E questa prima settimana cosa ha raccontato?
«Che con i ragazzi e le ragazze di ITAF 13 ci sono tutti i presupposti per un percorso efficace. Hanno lavorato con grande generosità, affidandosi con fiducia ai docenti della Golden Academy e attraversando linguaggi diversi: commedia dell’arte, movimento, danza, coreografia, canto, recitazione.»
Qual è stato l’aspetto più significativo del lavoro?
«Vedere come il corpo, prima ancora della parola, possa raccontare tantissimo. I ragazzi hanno scoperto che una postura, un gesto, una deformazione, perfino la “bruttezza” scenica, possono diventare verità teatrale. Hanno imparato a trasformare la fatica in presenza, l’emozione in movimento, il training in ascolto.»
La settimana si è chiusa con il musical…
«Sì, con il lavoro sulla scena iniziale de La piccola bottega degli orrori. Coordinare canto, ballo e recitazione è stata una sfida importante, anche perché pochi tra di loro avevano nozioni di canto e ballo, ma l’hanno affrontata con entusiasmo e spirito di gruppo.
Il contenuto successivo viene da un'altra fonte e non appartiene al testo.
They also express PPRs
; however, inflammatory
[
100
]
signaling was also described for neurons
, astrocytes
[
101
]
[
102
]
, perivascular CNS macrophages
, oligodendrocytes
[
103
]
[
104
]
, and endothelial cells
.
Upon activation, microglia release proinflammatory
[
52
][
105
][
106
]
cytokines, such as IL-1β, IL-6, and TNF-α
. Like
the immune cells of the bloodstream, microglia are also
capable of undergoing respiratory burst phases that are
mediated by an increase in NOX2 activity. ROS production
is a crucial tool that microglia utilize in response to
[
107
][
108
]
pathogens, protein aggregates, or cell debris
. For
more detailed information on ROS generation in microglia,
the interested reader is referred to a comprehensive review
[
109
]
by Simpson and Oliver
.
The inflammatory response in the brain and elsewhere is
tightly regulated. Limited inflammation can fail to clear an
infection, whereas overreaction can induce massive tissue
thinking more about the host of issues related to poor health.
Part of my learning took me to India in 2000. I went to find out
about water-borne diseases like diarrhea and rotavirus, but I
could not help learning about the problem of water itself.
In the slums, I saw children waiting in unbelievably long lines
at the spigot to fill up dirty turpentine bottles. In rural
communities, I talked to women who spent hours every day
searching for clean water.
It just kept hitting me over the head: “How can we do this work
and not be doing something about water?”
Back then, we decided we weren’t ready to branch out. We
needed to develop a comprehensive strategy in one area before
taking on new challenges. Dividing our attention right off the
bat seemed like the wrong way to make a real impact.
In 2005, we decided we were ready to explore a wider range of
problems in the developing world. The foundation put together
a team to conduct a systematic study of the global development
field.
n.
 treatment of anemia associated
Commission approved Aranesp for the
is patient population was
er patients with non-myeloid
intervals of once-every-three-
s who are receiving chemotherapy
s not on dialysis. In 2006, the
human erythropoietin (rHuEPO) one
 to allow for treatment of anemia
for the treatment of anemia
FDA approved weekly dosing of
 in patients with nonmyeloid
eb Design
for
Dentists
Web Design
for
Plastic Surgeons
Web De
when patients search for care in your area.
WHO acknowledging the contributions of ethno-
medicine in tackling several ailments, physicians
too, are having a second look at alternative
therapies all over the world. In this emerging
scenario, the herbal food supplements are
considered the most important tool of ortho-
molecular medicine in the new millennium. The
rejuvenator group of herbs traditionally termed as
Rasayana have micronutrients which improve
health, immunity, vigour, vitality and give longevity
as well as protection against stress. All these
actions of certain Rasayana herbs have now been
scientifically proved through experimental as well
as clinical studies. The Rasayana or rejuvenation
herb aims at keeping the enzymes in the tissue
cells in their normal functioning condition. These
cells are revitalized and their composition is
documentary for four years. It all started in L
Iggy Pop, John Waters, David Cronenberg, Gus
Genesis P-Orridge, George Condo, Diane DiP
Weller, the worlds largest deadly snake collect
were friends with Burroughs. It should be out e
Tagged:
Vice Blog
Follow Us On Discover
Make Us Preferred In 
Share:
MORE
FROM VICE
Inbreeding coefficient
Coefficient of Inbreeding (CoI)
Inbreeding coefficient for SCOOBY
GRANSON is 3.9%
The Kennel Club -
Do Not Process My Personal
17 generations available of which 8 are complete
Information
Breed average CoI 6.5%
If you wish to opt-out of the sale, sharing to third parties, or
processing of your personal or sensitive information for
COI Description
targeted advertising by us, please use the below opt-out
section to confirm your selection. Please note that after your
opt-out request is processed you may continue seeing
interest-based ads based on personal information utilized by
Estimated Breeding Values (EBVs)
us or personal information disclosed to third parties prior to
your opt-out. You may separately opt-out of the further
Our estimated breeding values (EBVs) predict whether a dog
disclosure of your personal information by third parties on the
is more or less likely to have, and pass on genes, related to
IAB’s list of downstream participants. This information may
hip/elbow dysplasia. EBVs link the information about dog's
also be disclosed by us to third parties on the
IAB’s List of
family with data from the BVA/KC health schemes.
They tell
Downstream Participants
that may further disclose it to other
Non cercando la perfezione, ma la bellezza e la professionalità del lavoro di un lavoro profondamente condiviso tra loro e coni docenti.»
C’è un’immagine che resta di questi primi giorni?
«Direi due. La prima è la coreografia sull’angoscia, creata in sole due ore, con prese, slanci, contatti fisici e un’intensità sorprendente, soprattutto se pensiamo che i ragazzi si erano appena conosciuti. Mi ha colpito la fiducia che si è creata tra loro e con l’insegnante: un’alchimia particolare, difficile da costruire anche in percorsi molto più lunghi, e che invece qui è nata quasi immediatamente.
La seconda immagine è il momento conclusivo. Gli allievi e le allieve hanno raccontato cosa questa esperienza stesse già muovendo dentro di loro con una parola. Erano stanchissimi dopo una giornata di lavoro, ma i loro occhi non erano più quelli del primo giorno: alcuni sorridenti, altri già nostalgici, altri lucidi di emozione. Tutti, però, pronti e motivatissimi per la seconda sessione a settembre.»
Che cosa rappresenta, allora, ITAF?
«Non solo un percorso per formare giovani attori e attrici, ma un’esperienza che li aiuta a scoprire e consolidare i propri talenti. Sono arrivati come singoli, ciascuno con la propria storia e il proprio modo di stare in scena. Si sono salutati avendo già creato un gruppo.»